Changes in low-level Ethernet code in Fugue Release
June, 1983

The Ethernet code was substantially rewritten for the Fugue release
to accommodate the 10mb Ethernet and NS protocols, and to remove
some (eventually all) of the Bcpl Ethernet code.  The changes are
largely internal, but there are some user-visible changes.  For
complete details, see the Lisp Ethernet documentation.  Herewith
are the principal visible changes:

The PUP record.  PUP's are now instances of the datatype
ETHERPACKET, which has several special fields and then a large data
section where the actual PUP (or other level-one packet) lives.
The PUP record is an overlay into this structure.  The fields of
the PUP record have been renamed for consistency, although the old
names temporarily continue to give you time to switch over.   Thus,
your existing code with Fetches and Replaces of PUP fields should
still work, although it absolutely MUST be recompiled.  The
PUPCONTENTS field is also still there, even though a PUP is now
physically in one piece; this should not have any logical effect on
your old code.  The "extra" fields of the old PUP record no longer
exist, however.  There are extra fields in an ETHERPACKET that may
be useful: EPFLAGS (a BYTE field) and EPUSERFIELD (a POINTER
field).  The PUP and other records are not included in the standard
loadup; you must load the LispUsers package ETHERRECORDS.
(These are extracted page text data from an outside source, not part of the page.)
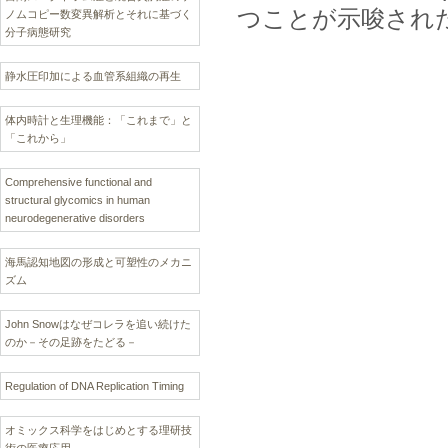
つことが示唆され
ノムコピー数変異解析とそれに基づく
分子病態研究
静水圧印加による血管系組織の再生
体内時計と生理機能：「これまで」と
「これから」
Comprehensive functional and
structural glycomics in human
neurodegenerative disorders
海馬認知地図の形成と可塑性のメカニ
ズム
John Snowはなぜコレラを追い続けた
のか－その足跡をたどる－
Regulation of DNA Replication Timing
オミックス科学をはじめとする理研技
SENDPUP -- is largely the same, except that while the pup is being
sent, it is considered to be no longer in your possession, but
rather in the possession of the ethernet driver.  This means, in
particular, that you may not write into the pup at least until it
has finished transmission.  A packet is in transmission while the
EPTRANSMITTING flag in the packet is true.  For aid in
synchronizing with the transmitter, there is an additional field in
the ETHERPACKET record called EPREQUEUE, which says what the
transmitter should do with the packet when it is finished.  The
value FREE means the packet should be returned to the free pool
(which means you had better not still be hanging on to it after you
do the SENDPUP); a value that is a SYSQUEUE means to place the
packet on the specified queue.  See documentation for description
of SYSQUEUE's.  There is an optional extra argument REQUEUE to
SETUPPUP, to set the EPREQUEUE field.

GETPUP -- takes only one argument, the pup socket, and returns a
brand new pup.  That is, GETPUP no longer takes a scratch pup as
input and copies data into it.  Similarly, EXCHANGEPUPS now ignores
its INPUP argument, instead returning the pup, if any, that
arrived.

CREATESOCKET, FLUSHSOCKET -- are now called OPENPUPSOCKET,
CLOSEPUPSOCKET.  Again, the old names will exist temporarily during
the switchover.

FILLPUPSOURCE -- no longer exists.  If any of the 3 source fields
of a pup (net, host, socket) are zero when the pup is handed to
SENDPUP, the fields are defaulted appropriately.